How do I use the NSXMLParser to get these values since there is no closing tag. I tried printing out all of the elements the parser encounters by
NSLog(@"Current start element: %@\n", elementName);
NSLog(@"Current attr:%@\n", attributeDict.description);
but I don’t see OPTION or VALUE anywhere. This is the result from the NSLog statements:
2012-10-28 13:58:47.638 Purdue Course Finder[32890:c07] Current start element: HTML
2012-10-28 13:58:47.638 Purdue Course Finder[32890:c07] Current attr:{
lang = en;
}
2012-10-28 13:58:47.639 Purdue Course Finder[32890:c07] Current start element: HEAD
2012-10-28 13:58:47.639 Purdue Course Finder[32890:c07] Current attr:{
}
2012-10-28 13:58:47.639 Purdue Course Finder[32890:c07] Current start element: META
2012-10-28 13:58:47.640 Purdue Course Finder[32890:c07] Current attr:{
content = "text/html; charset=UTF-8";
"http-equiv" = "Content-Type";
}
2012-10-28 13:58:47.640 Purdue Course Finder[32890:c07] Current start element: META
2012-10-28 13:58:47.640 Purdue Course Finder[32890:c07] Current attr:{
CONTENT = "no-cache";
"HTTP-EQUIV" = Pragma;
NAME = "Cache-Control";
}
2012-10-28 13:58:47.641 Purdue Course Finder[32890:c07] Current start element: META
2012-10-28 13:58:47.641 Purdue Course Finder[32890:c07] Current attr:{
CONTENT = "no-cache";
"HTTP-EQUIV" = "Cache-Control";
NAME = "Cache-Control";
}
2012-10-28 13:58:47.641 Purdue Course Finder[32890:c07] Current start element: LINK
2012-10-28 13:58:47.642 Purdue Course Finder[32890:c07] Current attr:{
HREF = "/css/web_defaultapp.css";
REL = stylesheet;
TYPE = "text/css";
}
2012-10-28 13:58:47.642 Purdue Course Finder[32890:c07] Current start element: LINK
2012-10-28 13:58:47.642 Purdue Course Finder[32890:c07] Current attr:{
HREF = "/css/web_defaultprint.css";
REL = stylesheet;
TYPE = "text/css";
media = print;
}
2012-10-28 13:58:47.643 Purdue Course Finder[32890:c07] Current start element: TITLE
2012-10-28 13:58:47.643 Purdue Course Finder[32890:c07] Current attr:{
}
2012-10-28 13:58:47.643 Purdue Course Finder[32890:c07] Current end element: TITLE
2012-10-28 13:58:47.644 Purdue Course Finder[32890:c07] Current start element: META
2012-10-28 13:58:47.644 Purdue Course Finder[32890:c07] Current attr:{
CONTENT = "text/javascript";
"HTTP-EQUIV" = "Content-Script-Type";
NAME = "Default_Script_Language";
}
2012-10-28 13:58:47.644 Purdue Course Finder[32890:c07] Current start element: SCRIPT
2012-10-28 13:58:47.645 Purdue Course Finder[32890:c07] Current attr:{
LANGUAGE = JavaScript;
TYPE = "text/javascript";
}
2012-10-28 13:58:47.645 Purdue Course Finder[32890:c07] Current end element: SCRIPT
2012-10-28 13:58:47.645 Purdue Course Finder[32890:c07] Current start element: SCRIPT
2012-10-28 13:58:47.646 Purdue Course Finder[32890:c07] Current attr:{
LANGUAGE = JavaScript;
TYPE = "text/javascript";
}
2012-10-28 13:58:47.646 Purdue Course Finder[32890:c07] Current end element: SCRIPT
I even tried printing everywhere in the - (void)parser:(NSXMLParser *)parser foundCharacters:(NSString *)string method. It does not find these tags anywhere. I was wondering if someone could help me parse this poorly constructed XML file. Thanks!
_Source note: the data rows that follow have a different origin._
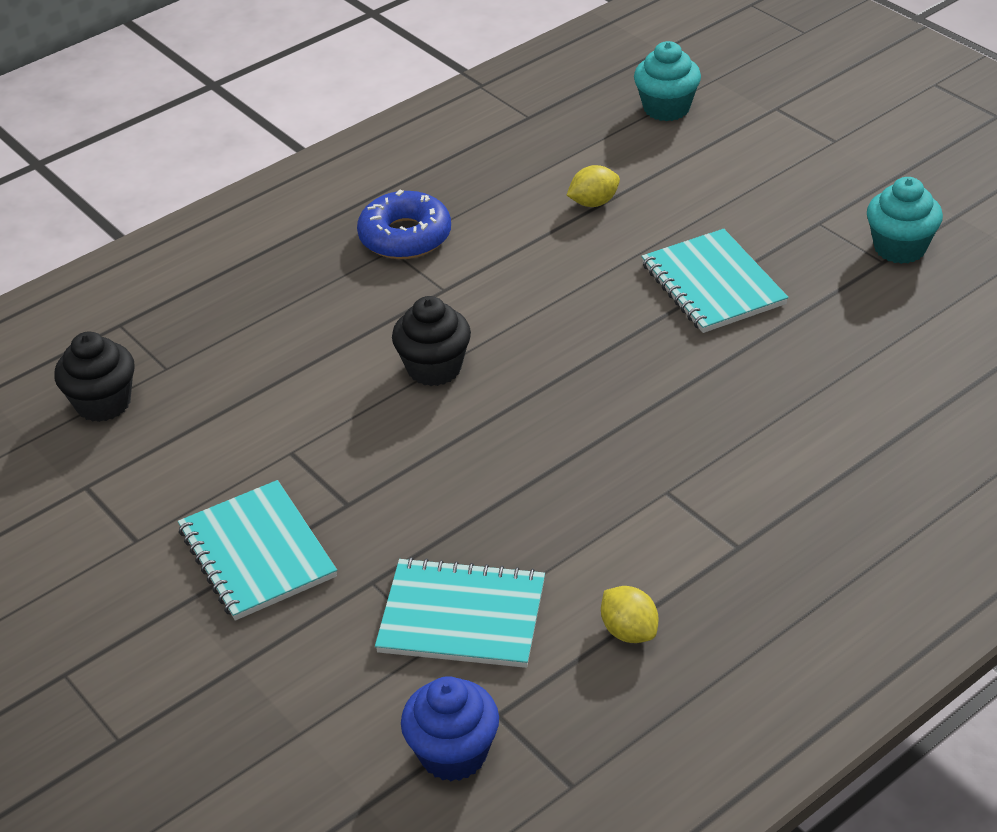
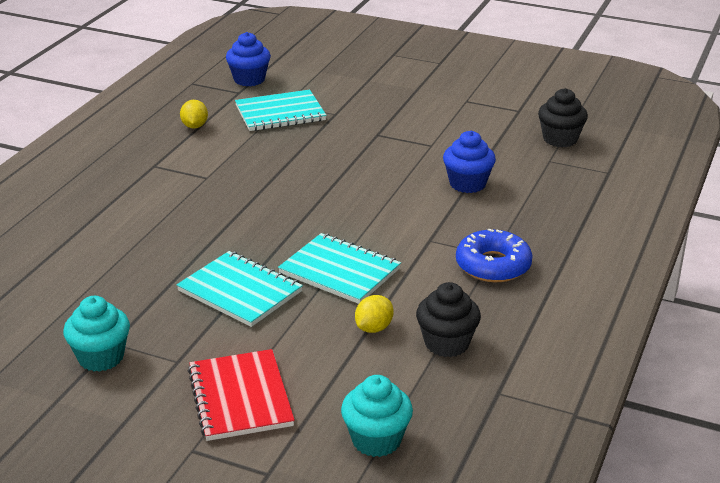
camera: 150 degrees right, 10 degrees down
turquoise notebook [178,480,337,621] -> turquoise notebook moved to [278,233,401,304]
black cupcake [392,296,471,386] -> black cupcake moved to [416,282,481,357]
yellow lemon [601,586,658,643] -> yellow lemon turned 60 degrees clockwise [180,100,208,129]
none -> red notebook [188,349,295,441]
none -> blue cupcake [443,131,496,193]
Its looks to me like you’re not even getting to the main chunk of data you’re interested in, possibly because the HEAD is malformed as well (though I don’t know for sure since that part of the document isn’t included in the question).
I would suggest making subtle tweaks to the document after it is received until it processes correctly. You don’t have to fix every error, just the ones that prevent you from getting to your option data. Once you know the fixes required, do some automatic replace/regexing after the file is received and process normally.